CRITIQUE. Batshevadanse company – Sadeh21 – Théâtre National de Chaillot, Paris, du 24 au 27 octobre 2018 – vu le 25/10/2018.
Il est 19h45, dans le hall du palais de Chaillot, se presse une foule compacte, dense, l’immense salle est complète jusqu’en haut, tous strapontins dépliés.
Sadeh21 réveillerait un mort avec une bande son faite de chocs électriques, de bourdonnement et de cris, de femmes alternant avec des morceaux langoureux et tendres au violoncelle. Tout est musique, on peut danser sur des notes, comme sur des cris, comme sur le silence qui prends alors une épaisseur particulière, comme au rythme mat du bruit des mollets et des cuisses d’une danseuse percutant le sol.

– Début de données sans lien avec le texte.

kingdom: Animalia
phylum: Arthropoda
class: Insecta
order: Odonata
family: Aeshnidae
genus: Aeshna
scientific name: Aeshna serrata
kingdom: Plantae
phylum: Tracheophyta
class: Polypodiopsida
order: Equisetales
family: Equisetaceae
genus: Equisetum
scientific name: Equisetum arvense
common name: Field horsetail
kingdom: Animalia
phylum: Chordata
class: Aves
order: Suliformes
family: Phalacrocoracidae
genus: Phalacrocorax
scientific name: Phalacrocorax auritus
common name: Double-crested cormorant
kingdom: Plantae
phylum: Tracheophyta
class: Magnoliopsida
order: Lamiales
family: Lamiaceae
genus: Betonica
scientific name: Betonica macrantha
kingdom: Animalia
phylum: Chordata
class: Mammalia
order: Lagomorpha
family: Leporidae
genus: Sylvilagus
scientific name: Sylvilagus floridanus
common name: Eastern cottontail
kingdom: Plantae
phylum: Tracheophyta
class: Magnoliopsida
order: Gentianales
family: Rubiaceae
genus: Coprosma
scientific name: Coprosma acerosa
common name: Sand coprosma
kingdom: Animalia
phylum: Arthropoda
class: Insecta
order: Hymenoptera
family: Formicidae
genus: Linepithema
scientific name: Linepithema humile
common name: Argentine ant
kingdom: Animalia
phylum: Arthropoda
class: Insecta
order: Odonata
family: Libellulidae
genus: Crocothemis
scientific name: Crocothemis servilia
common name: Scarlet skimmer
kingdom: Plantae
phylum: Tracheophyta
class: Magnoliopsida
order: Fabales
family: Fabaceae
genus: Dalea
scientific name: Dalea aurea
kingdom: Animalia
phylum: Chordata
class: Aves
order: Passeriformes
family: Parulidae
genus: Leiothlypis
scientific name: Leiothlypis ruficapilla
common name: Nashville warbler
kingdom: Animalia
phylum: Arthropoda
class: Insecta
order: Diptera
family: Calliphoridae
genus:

Les danseurs et danseuses sont au nombre de seize, des jeunes gens, ils rentrent et sortent, se croisent dans l’arène pour exécuter chacun leur tour une phrase chorégraphique. Dans un espace qui pourrait figurer un sous sol, puisqu’il n’est éclairé sur le sol et les côtés que jusqu’à 3 ou 4 metres de hauteur. Le reste de l’espace étant laissé complètement noir, opaque occulté par l’absence de lumière, comme un espace vacant, laissé à la libre appréciation du spectacteur, qui en fera tout à tour un couvercle ou un espace infini et ouvert.
Entre deux coups de batteries électriques celles précisément qui servent à ranimer les personnes victimes d’arrêts cardiaques, on assiste à une suite de mini solos puis duos, de micros histoires qui s’enchaînent les une aux autres avec un langage chorégraphique qui mêle gymnastique, acrobatie, danse, torsions, étirements grimaces, tout est danse. C’est le gaga.
Méthode élaborée par le chorégraphe israélien Ohad Naharin basée sur une approche du corps mue par l’imagination et les sens, par le biais d’images mentales et sensorielles.
Alors voilà, cette danse exigeante, inattendue, tout en étirements, torsions, bascules, spirales, est une façon tellement vivifiante, énergisante de raconter l’amour, le sexe, la séduction, la tendresse, mais aussi les batailles, le viol, le meurtre, le suicide.
Tout, ce que le spectateur voudra voir dans ces corps beaux, vifs, dont les costumes ressemblent à des maillots de bain et dont on ne sait si à la fin ceux ci, disparaissant derrière les décors, plongent dans les eaux bleues de la Méditerranée ou bien sont balayés par les echos d’une balle perdue.
Avec un traitement du mouvement et de l’espace qui maintient un équilibre subtil entre ce qui bouge la et qui se teleporte la bas, tout en onde de choc et ricochets, parce qu’encore une fois dans le pays de Batcheva tout est danse et tout est musique, même la mort.
Il n’a échappé à personne que l’espace subtil d’expression de la danse permet que des artistes puissent exprimer les choses indicibles qui se déroulent dans leur pays et la façon dont les gens vivent avec. Bien sûr Israël et la Palestine sont en premier lieu concernés mais aussi l’Afrique, le Moyen orient et encore très récemment certains pays d’Amérique latine. Tous ceux qui malgré un conflit armé, grandissent, aiment, vivent en tutoyant la guerre au quotidien.
Crée en 2011 Sadeh21, n’a malheureusement pas pris une ride.